Cite as: https://hdl.handle.net/21.11116/0000-0008-B9E1-9
Abstract
Before the end of the Last Glacial Maximum (LGM, ∼16.5 ka ago) set in motion major shifts in human culture and population structure, a consistent change in lithic technology, material culture, settlement pattern, and adaptive strategies is recorded in Southern Europe at ∼18–17 ka ago. In this time frame, the landscape of Northeastern Italy changed considerably, and the retreat of glaciers allowed hunter-gatherers to gradually recolonize the Alps.
Change within this renewed cultural frame (i.e., during the Late Epigravettian phase) is currently associated with migrations favored by warmer climate linked to the Bølling-Allerød onset (14.7 ka ago), which replaced earlier genetic lineages with ancestry found in an individual who lived ∼14 ka ago at Riparo Villabruna, Italy, and shared among different contexts (Villabruna Cluster).
Nevertheless, these dynamics and their chronology are still far from being disentangled due to fragmentary evidence for long-distance interactions across Europe.
Here, we generate new genomic data from a human mandible uncovered at Riparo Tagliente (Veneto, Italy), which we directly dated to 16,980–16,510 cal BP (2σ).

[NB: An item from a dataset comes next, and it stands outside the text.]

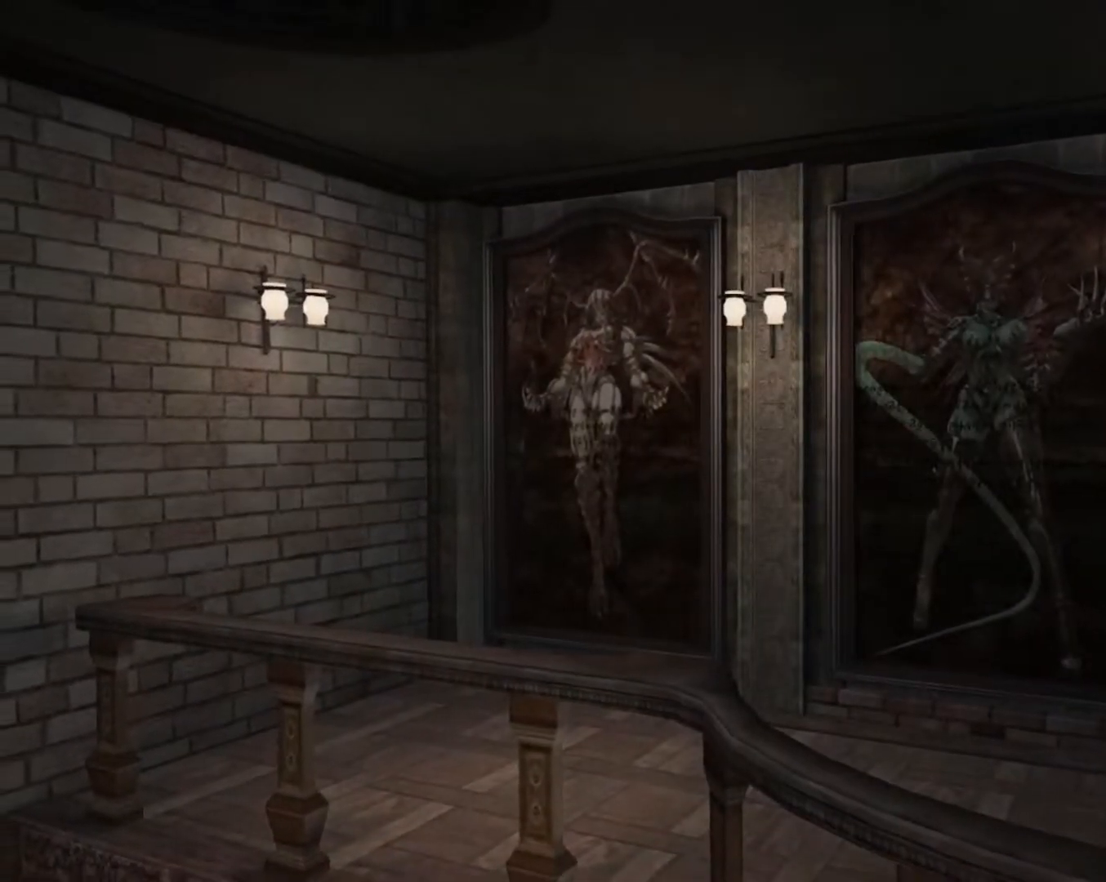
{"dt_ms": 500, "buttons": [], "left_stick": "up-right", "right_stick": "center", "events": [[400, "left_stick", "up-right"]]}
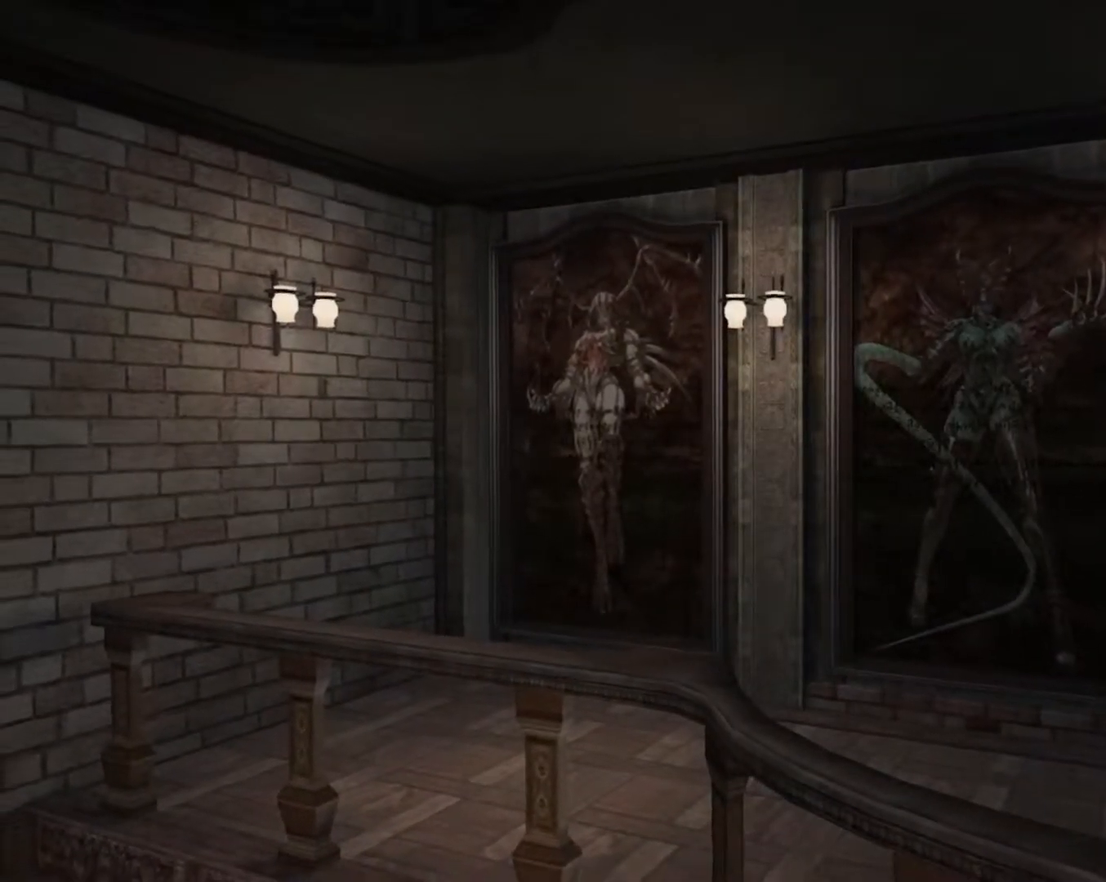
{"dt_ms": 500, "buttons": [], "left_stick": "up", "right_stick": "center", "events": [[133, "left_stick", "up"]]}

This individual, affected by focal osseous dysplasia, is genetically affine to the Villabruna Cluster. Our results therefore backdate by at least 3 ka the diffusion in Southern Europe of a genetic component linked to Balkan/Anatolian refugia, previously believed to have spread during the later Bølling/Allerød event. In light of the new genetic evidence, this population replacement chronologically coincides with the very emergence of major cultural transitions in Southern and Western Europe.